SWAMI L'INSOUCIANTE
A peu de temps de là, Marianne part au marché un dimanche matin avec son pèret Je termine un dossier urgent, et comme je descends du bureau, je les entends qui rentrent.
– Maman ! maman ! appelle Marianne, très excitée, me semble-t-il.
Ouais ! Maurice n’a pas l’air plus fier pour ça. Il explique d’ailleurs, décontracté :
-Tu ne devras pas t’en occuper, une tortue s’élève toute seule, c’est une bête tranquille, sans histoire.
Je la prends avec un peu d’appréhension, mais elle sort la tête et me bombarde du regard noir de ses yeux en bille. Elle n’a pas peur, il faut le reconnaître, elle nage des quatre pattes pour que je la dépose et comme je m’exécute, elle s’en va d’une marche cadencée : « tip-top, ti-top ». Moi, j’entends : « Thé-o, Thé-o », comme si elle scandait son nom. Mon mari et ma fille me regardent, un peu surpris ; ils n’avaient pas encore pensé au baptême ! Mais ils sont d’accord. Théo fait donc partie de la famille, comme Cui, les chats et le poisson rouge que Marianne (toujours elle) a gagné à la foire.
Un poisson à qui ni David, ni Swami ne veulent du mal ; ils viennent ensemble , chacun d’un côté de l’aquarium, boire longuement l’eau où le poisson apprivoisé et amical, remonte du fond vers les bouts de langue rose qui lapent en cadence.

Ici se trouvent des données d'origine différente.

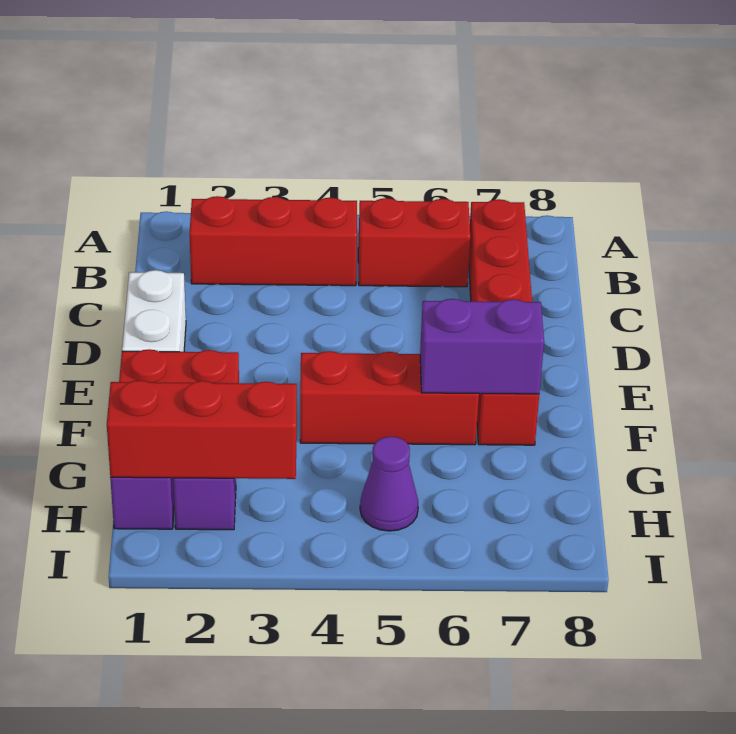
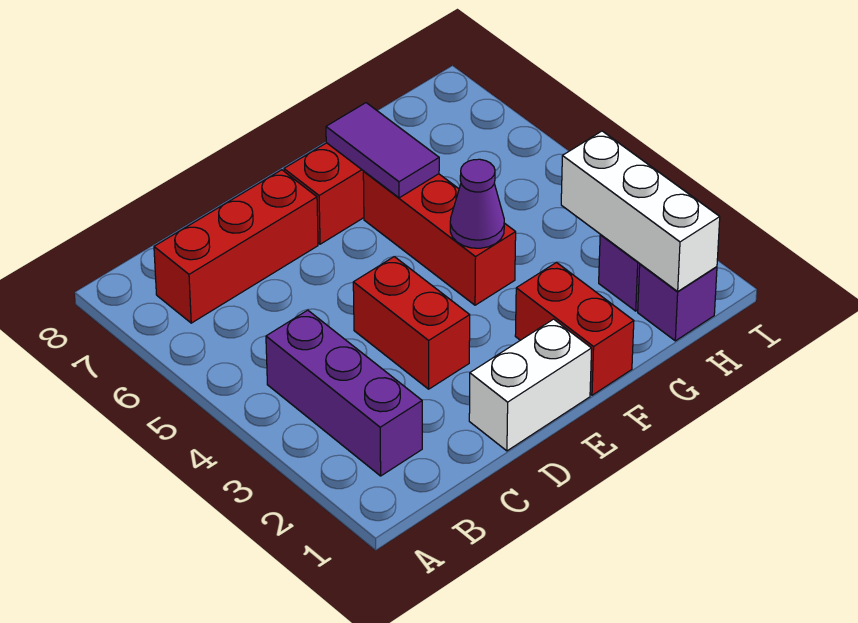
red 1x3 brick [189,196,357,286] -> purple 1x3 brick [266,310,422,476]
red 1x2 brick [358,198,470,287] -> red 1x2 brick moved to [353,257,470,389]
purple 1x2 brick [420,299,544,394] -> purple 1x2 tile [326,103,439,198]
red 1x3 brick [107,380,297,479] -> white 1x3 brick [561,131,720,291]
purple 1x1 cone [360,437,418,531] -> purple 1x1 cone moved to [450,159,504,248]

Je me demande comment les chats vont accueillir Théo qui s’en va, nez au vent, faire connaissance avec « sa » prairie. Car manifestement, c’est déjà la sienne. Il n’a aucune timidité, par de complexe, aucun intérêt pour Swami qui, elle, par contre est totalement subjuguée. Qui est-il, cet animal rampant qu’elle n’a jamais vu dans les autres jardins et qui porte sa maison sur son dos ? Elle hésite à peine, puis ; joignant ses quatre pattes, se hisse sur la carapace du buldoozer lequel, insensible, continue son chemin. David est resté de marbre. Il regarde, superbe, ce bizarre attelage et Swami, enhardie, qui penche vers la tête de la tortue et lui en caresse aimablement le dessus.
Bientôt ils se comporteront tous en indifférents, les uns connaissant les autres et respectant leurs petites manies sans s’émouvoir. Les chats, qui ont chacun leur écuelle, mais quelquefois partagent la même, verront Théo accourir quand ils en ont terminé et vider d’un bec (comment dire d’autre ?) preste les miettes du festin : croquettes sèches au poisson, au poulet, ou au lapin, car je varie les menus, un morceau de viande par-ci, du pain au lait par-là. Théo, les pattes de devant dans la mangeoire, fait table rase. Tout lui plait, mieux dirait-on que la salade ou les tomates que je lui prépare quotidiennement. C’est une force de la nature. Il se laisse prendre (au ferait-il d’autre ?) et caresser le dessous du menton, mais quelquefois comme un chat, il souffle, preuve qu’il n’est pas content. On le repose alors et il va hâtivement vers les pousses de pois de senteur que Marianne avait plantées et qu’il dévore comme un animal préhistorique, avec fureur et persévérance.